### Set exercise
Return the stretch of the passage on ebb and flow hydroponic systems from "Such an ebb" through "plant container reservoirs.", copied word for word.

Despite the numerous benefits of the currently available ebb and flow type hydroponic system, each of them is plagued by the medium within the containers and the medium often passes through the holes at the bottom of the container. When the containers are flooded from the bottom and then drained back out, the medium is easily mixed with all the nutrients within water. This results in the loss of the mediums, and this often causes the water lines to become clogged.

Currently existing hydroponic systems comprise a plastic “bucket within a bucket” when used as the top pot, and this is a major problem as the fabric container is not rigid enough to rest on top plant container reservoirs as they do with pre-existing systems. Thus, even with the use of the fabric container in an ebb and flow type hydroponic system, without any support system for the fabric container, the fabric container would rest on the bottom of the plant reservoir container. This is also problematic since the fabric container would be resting in the remaining liquid nutrients that the drain pump could not remove.

Such an ebb and flow type hydroponic system is functioned by gravity and therefore, the controller bucket is set at the same level as the plant reservoir containers. Without any support system for the fabric container, the lowest magnetic float switch in the controller bucket only allows for most of the nutrient to be pumped back into the reservoir. Due to the incapability of placing the magnetic float switches for the drain pump mechanism below the base of the controller bucket,there will be left over liquid nutrients inside the plant container reservoirs.

Therefore, currently existing hydroponic systems include an inevitable portion of roughly 10 percent of the nutrient that remains in the bottom plant containers after the fill/drain cycle. Without the support system, the fabric container will be in standing water. This accordingly results in the suffocation of roots of the plant, preventing or disturbing the roots from growing. In addition, the drainage holes in the top container of the currently existing hydroponic systems are rather large and the users have to use the growing mediums that do not erode or pass through those drainage holes. Mediums that are fine granulated or miniscule would easily travel back with the nutrients during the drain process from the plant reservoir to the main reservoir. Thus, the currently existing hydroponic systems have forced the plant-growers to use larger medium types, such as rockwool or clay pebbles (hydroton). It has been known that roots in standing water or “stagnant” water will severely limit or stop root growth.

In addition, the drainage holes in the top container of the currently existing hydroponic systems are rather large, forcing the user to only use growing mediums that do not erode or pass through those drainage holes. Mediums that are fine granulated, or miniscule would easily travel back with nutrients during the drain process from the plant reservoir to the main reservoir. Thus, the currently existing hydroponic systems have forced the growers to use mainly larger medium types such as rockwool or clay pebbles (hydroton).

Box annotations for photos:

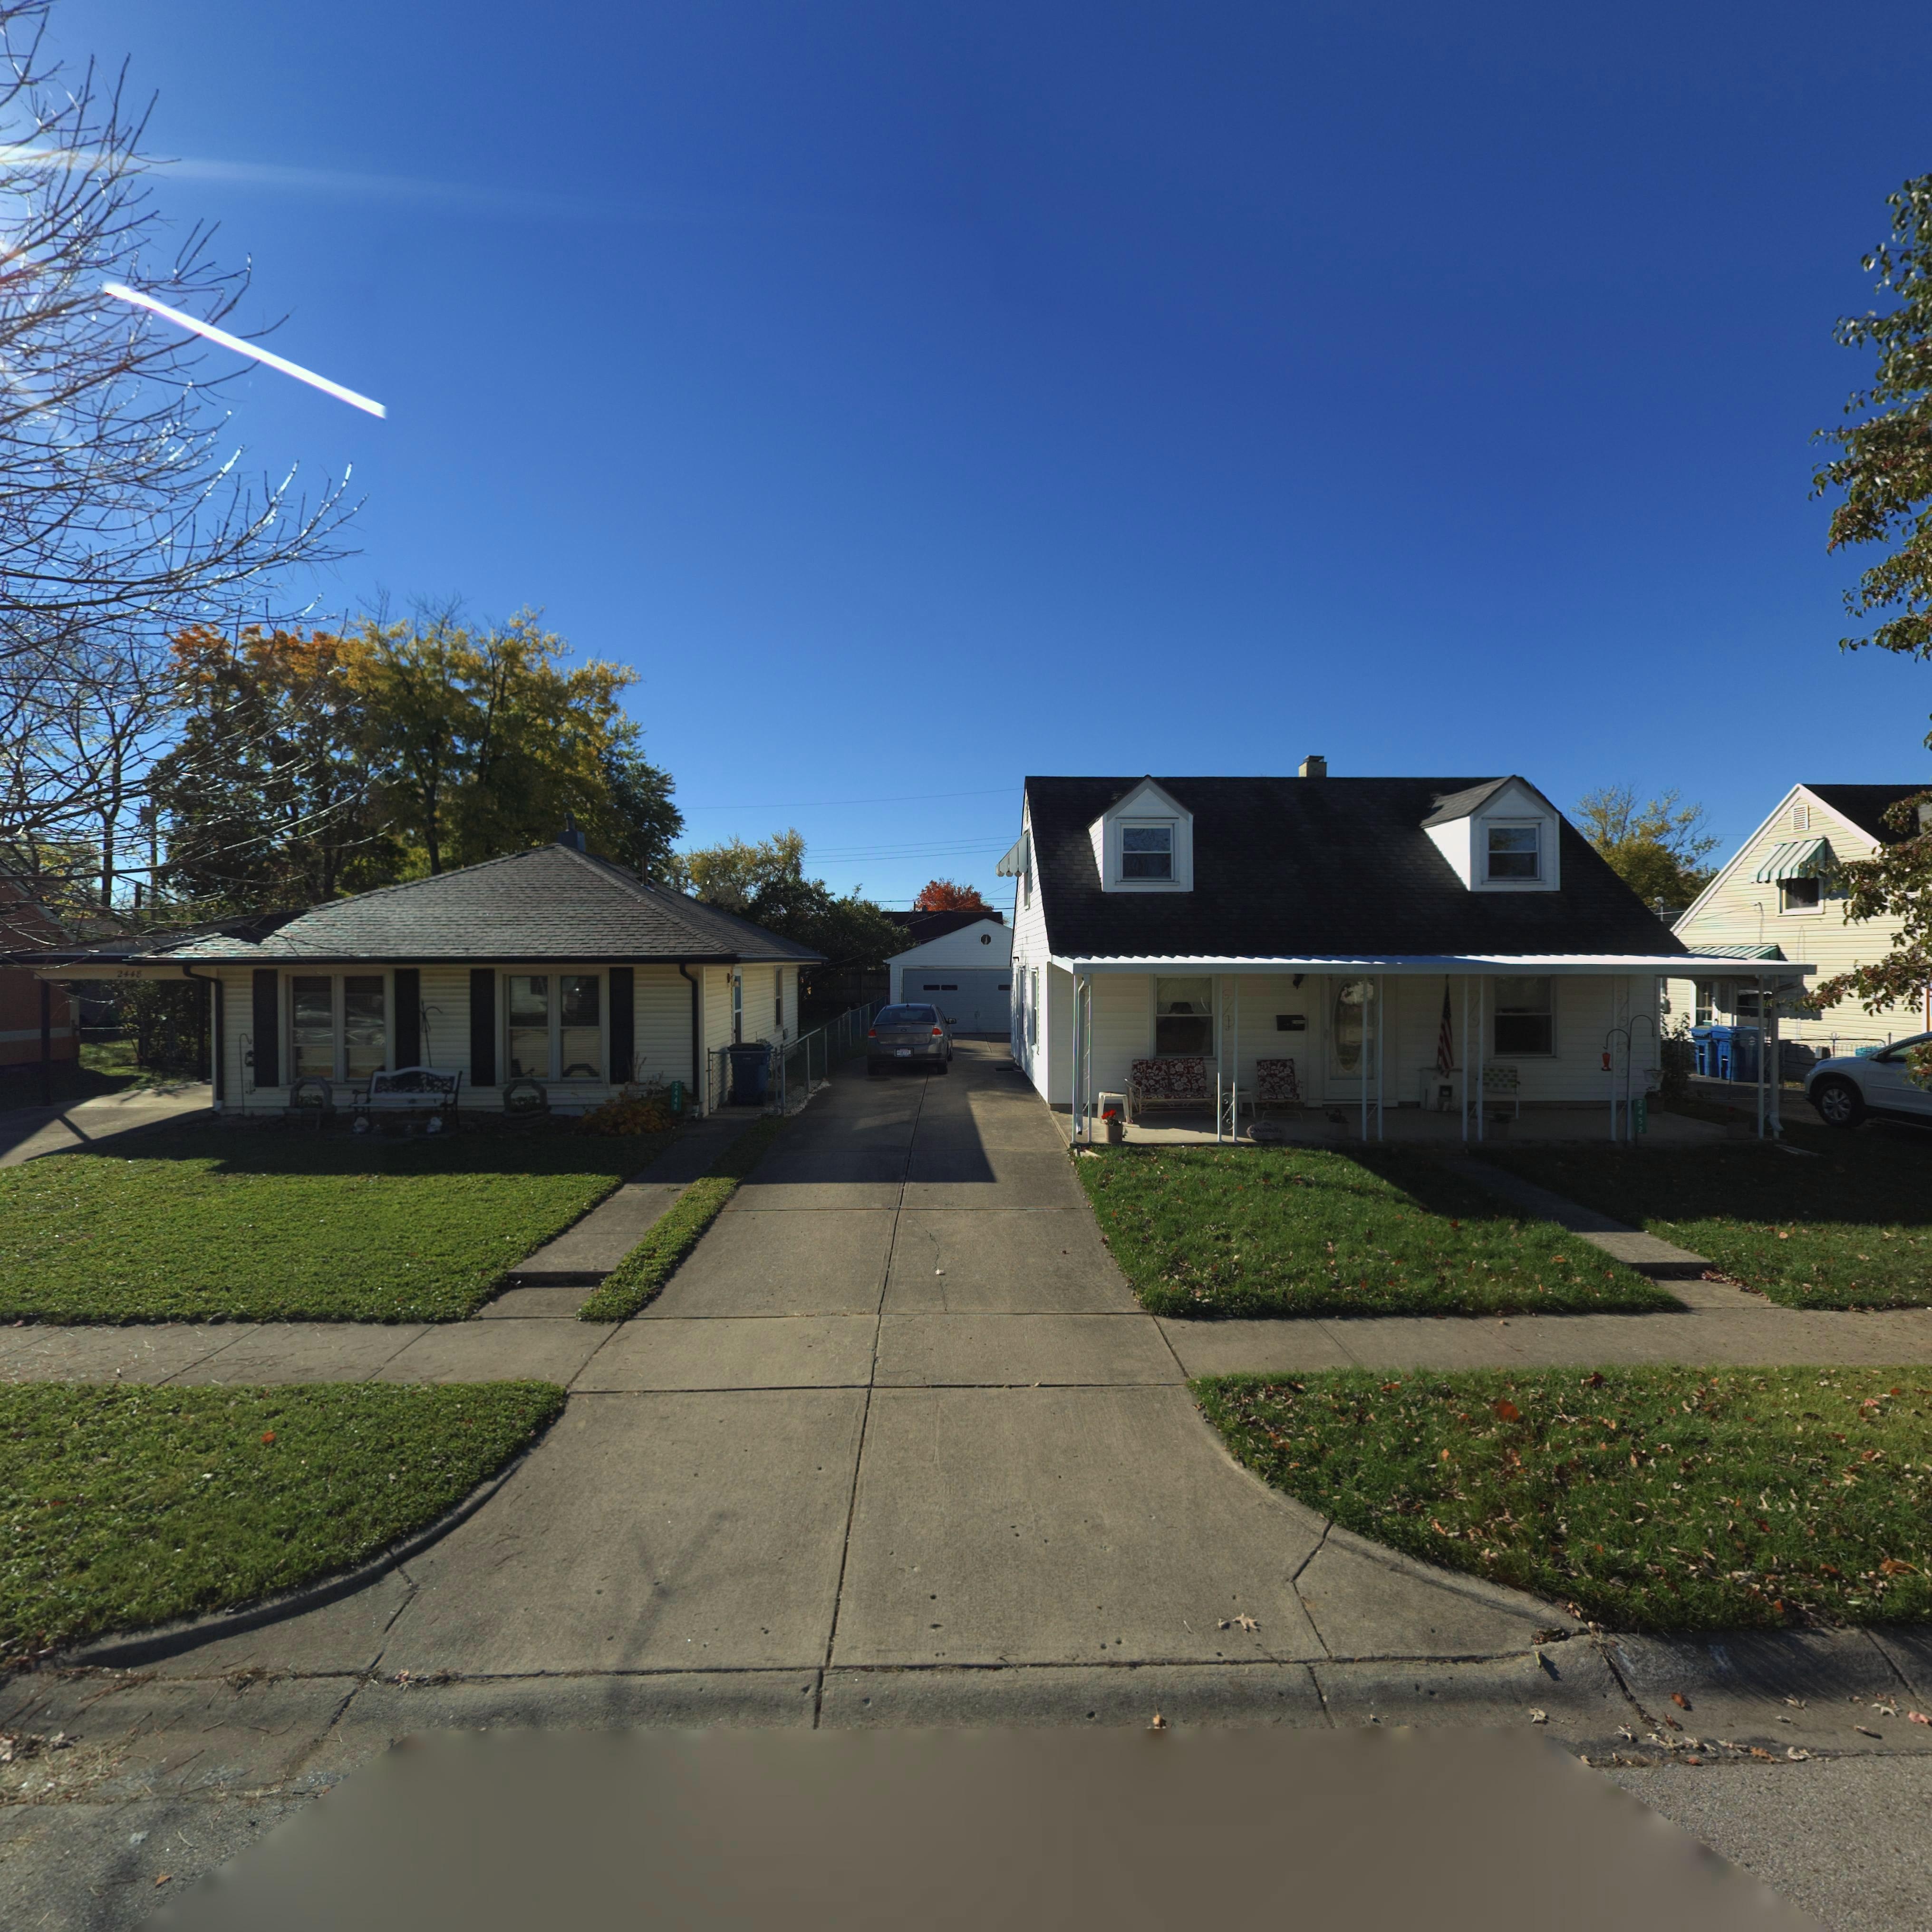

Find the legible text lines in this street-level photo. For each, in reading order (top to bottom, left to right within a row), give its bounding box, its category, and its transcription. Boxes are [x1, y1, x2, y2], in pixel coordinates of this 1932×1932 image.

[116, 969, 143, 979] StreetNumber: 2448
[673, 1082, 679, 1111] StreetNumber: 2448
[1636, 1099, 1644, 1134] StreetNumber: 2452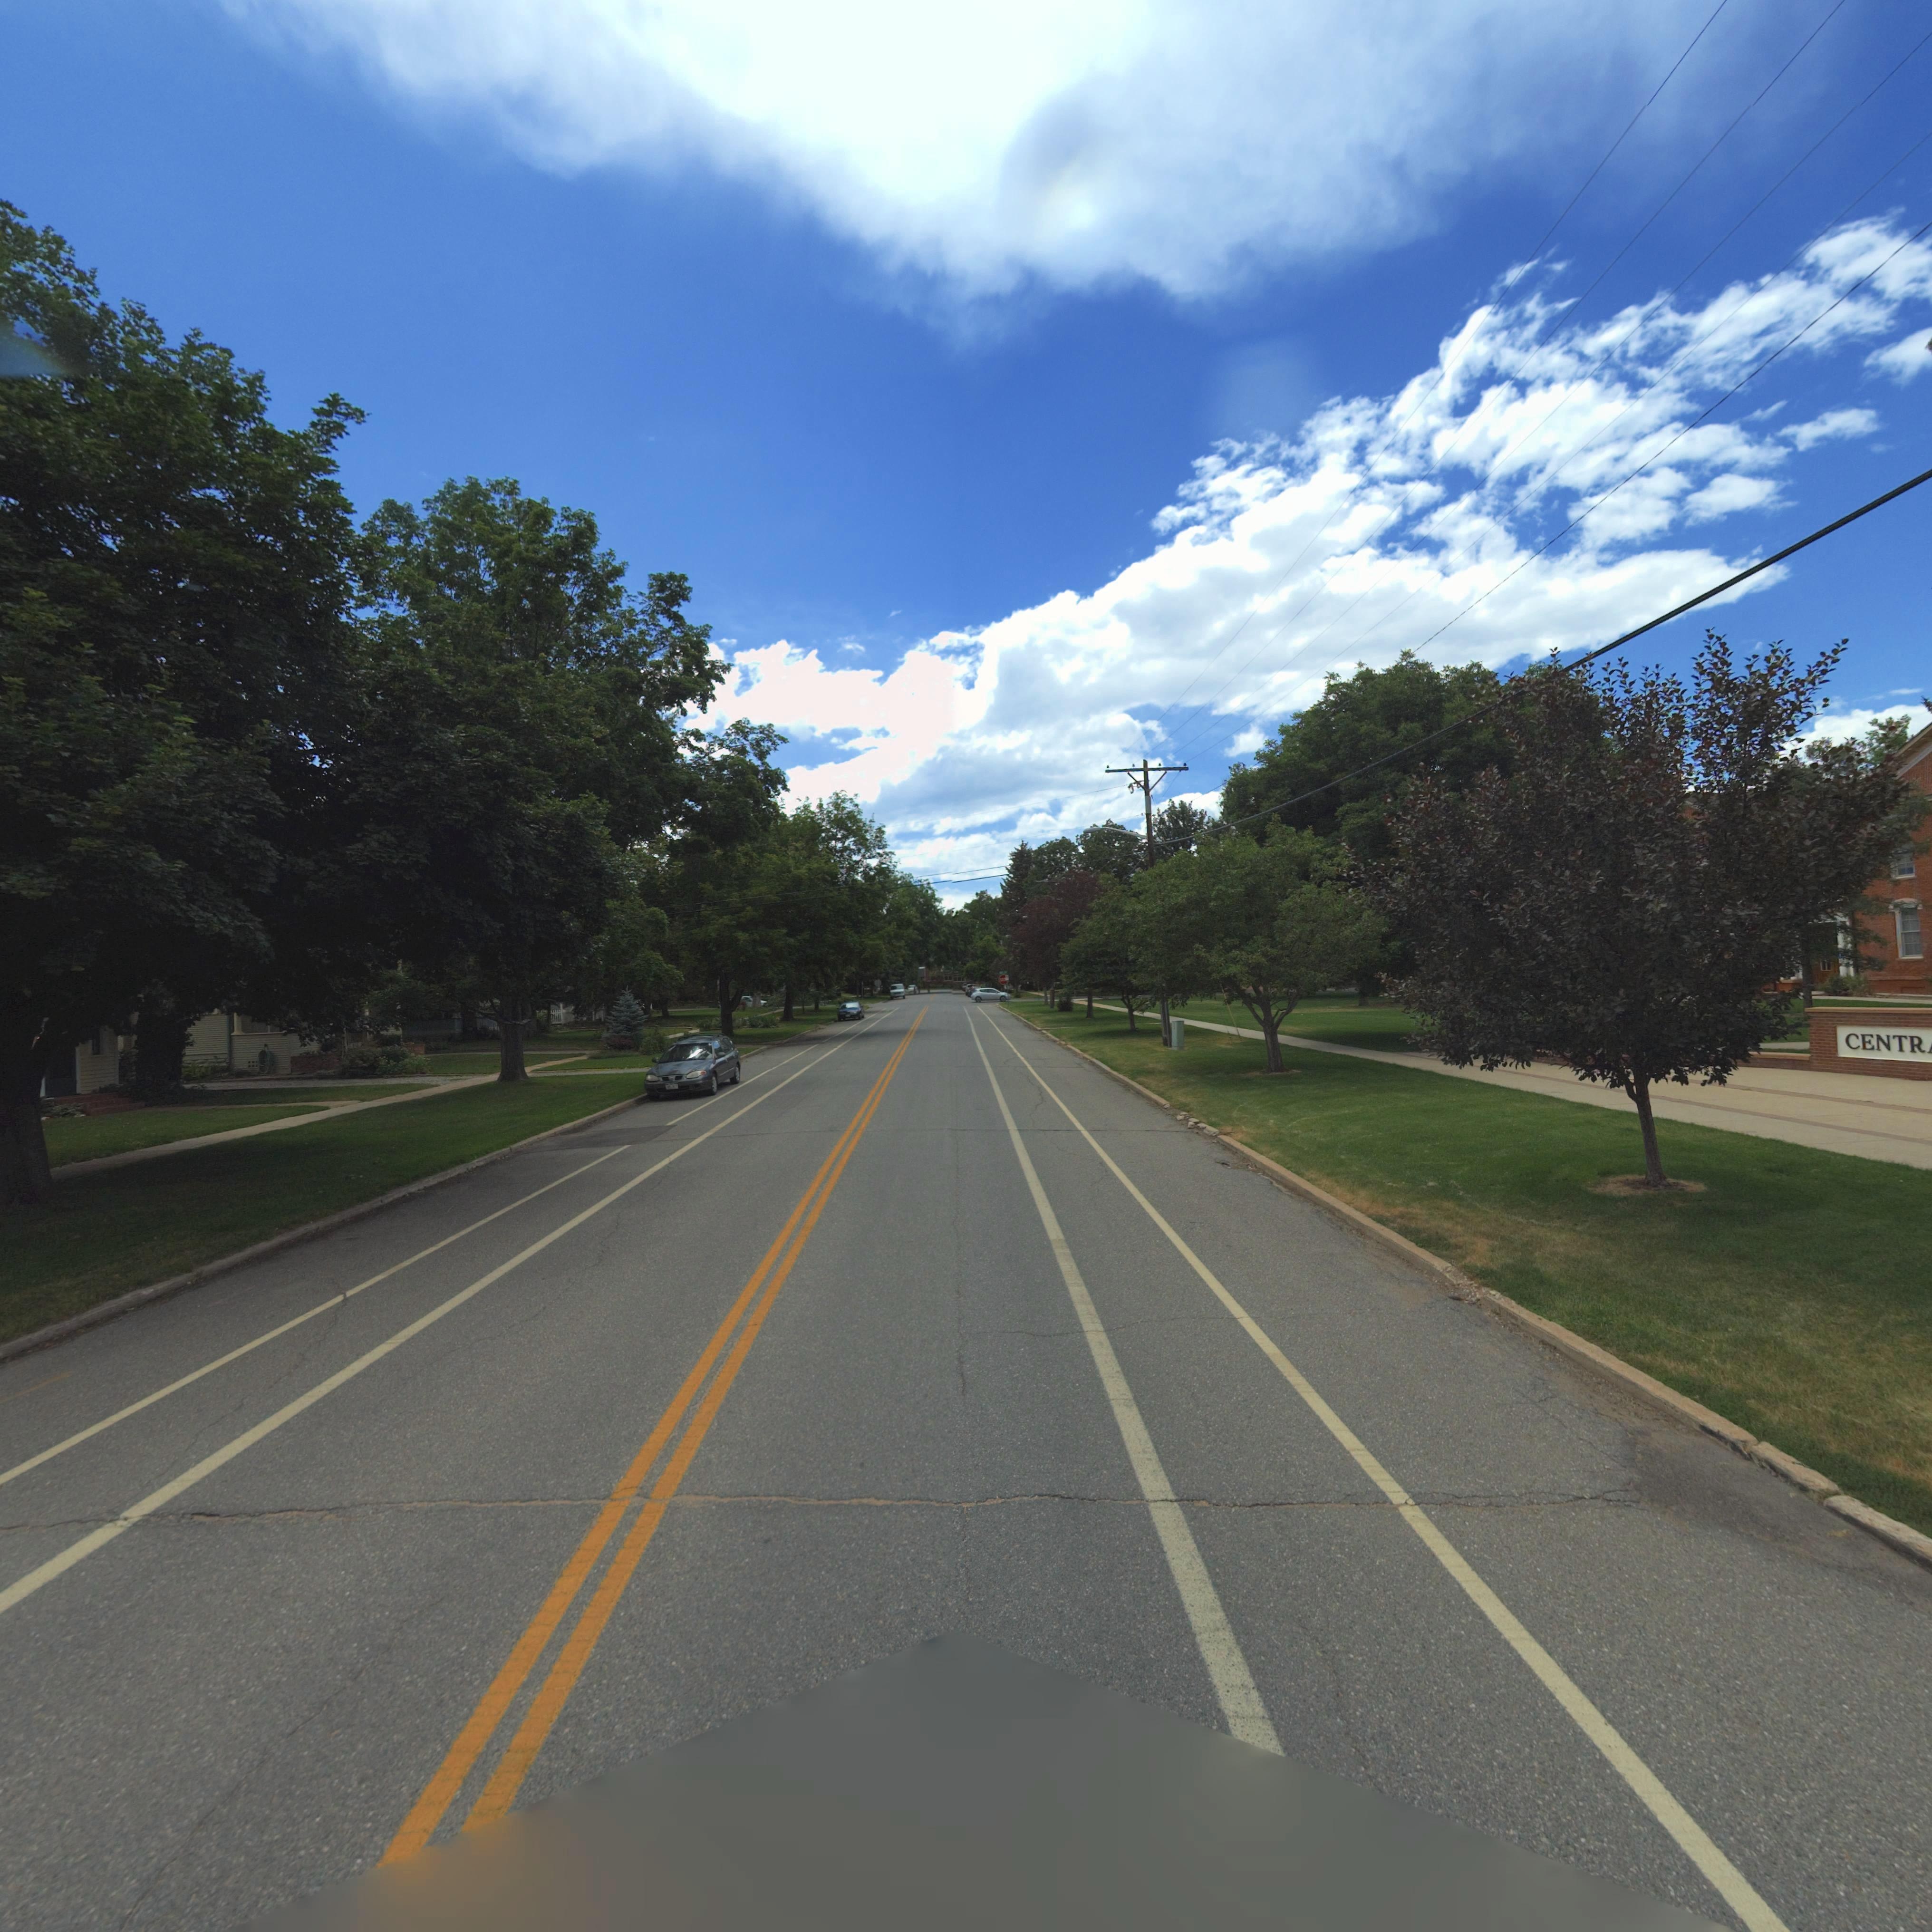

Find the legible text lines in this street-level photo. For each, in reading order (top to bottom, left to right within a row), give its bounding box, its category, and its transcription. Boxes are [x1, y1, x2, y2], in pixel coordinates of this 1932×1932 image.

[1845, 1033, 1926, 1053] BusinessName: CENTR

### Output
Such an ebb and flow type hydroponic system is functioned by gravity and therefore, the controller bucket is set at the same level as the plant reservoir containers. Without any support system for the fabric container, the lowest magnetic float switch in the controller bucket only allows for most of the nutrient to be pumped back into the reservoir. Due to the incapability of placing the magnetic float switches for the drain pump mechanism below the base of the controller bucket,there will be left over liquid nutrients inside the plant container reservoirs.